The acoustic result won't be "perfect", because in principle the output should rise 3 dB for every octave that the frequency is reduced... right down to "earthquake" levels at ultra-low frequencies. Sound cards, not to mention speakers (or ears) don't respond well at very low frequencies, so the response will typically only be "pink" down to about 40-50 Hz or so.
Just for fun, you can try creating noise sources whose spectrum matches a certain profile, such as a city skyline or a reclining figure or face. (Just make sure there are no "undercuts" in the target profile, such that the frequency would have to reverse direction instead of running from low to high.)
L.1.BandTaps=128 sets the Left Stream 1 Band Taps to 128. Valid settings are 0 to 7, 8, 16, 32, 64, 128, 256, and 512. Other values will be rounded to the nearest valid setting.
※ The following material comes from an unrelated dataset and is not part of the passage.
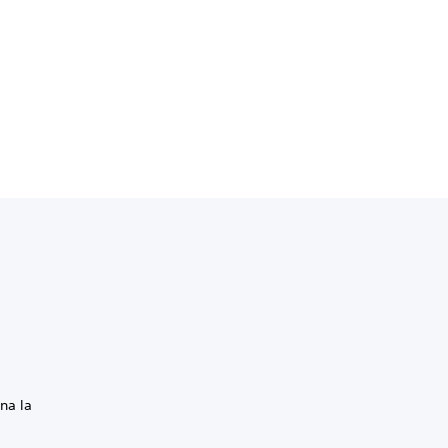
ona la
Settings of 8 to 512 select Flat - 8 Taps to Flat - 512 Taps.
Settings of 0 to 3 select Curve0 - Norm All to Curve3 - Norm All. Settings of 4 to 7 select Curve0 - Norm Band to Curve3 - Norm Band. These apply Spectrum Weighting Curve 0 to 3 to a 512-tap filter to obtain an equalized noise band, normalized to either the highest peak in the entire curve, or only in the designated band. If the specified curve number is not loaded, the result will be equivalent to a Flat - 512 Taps band.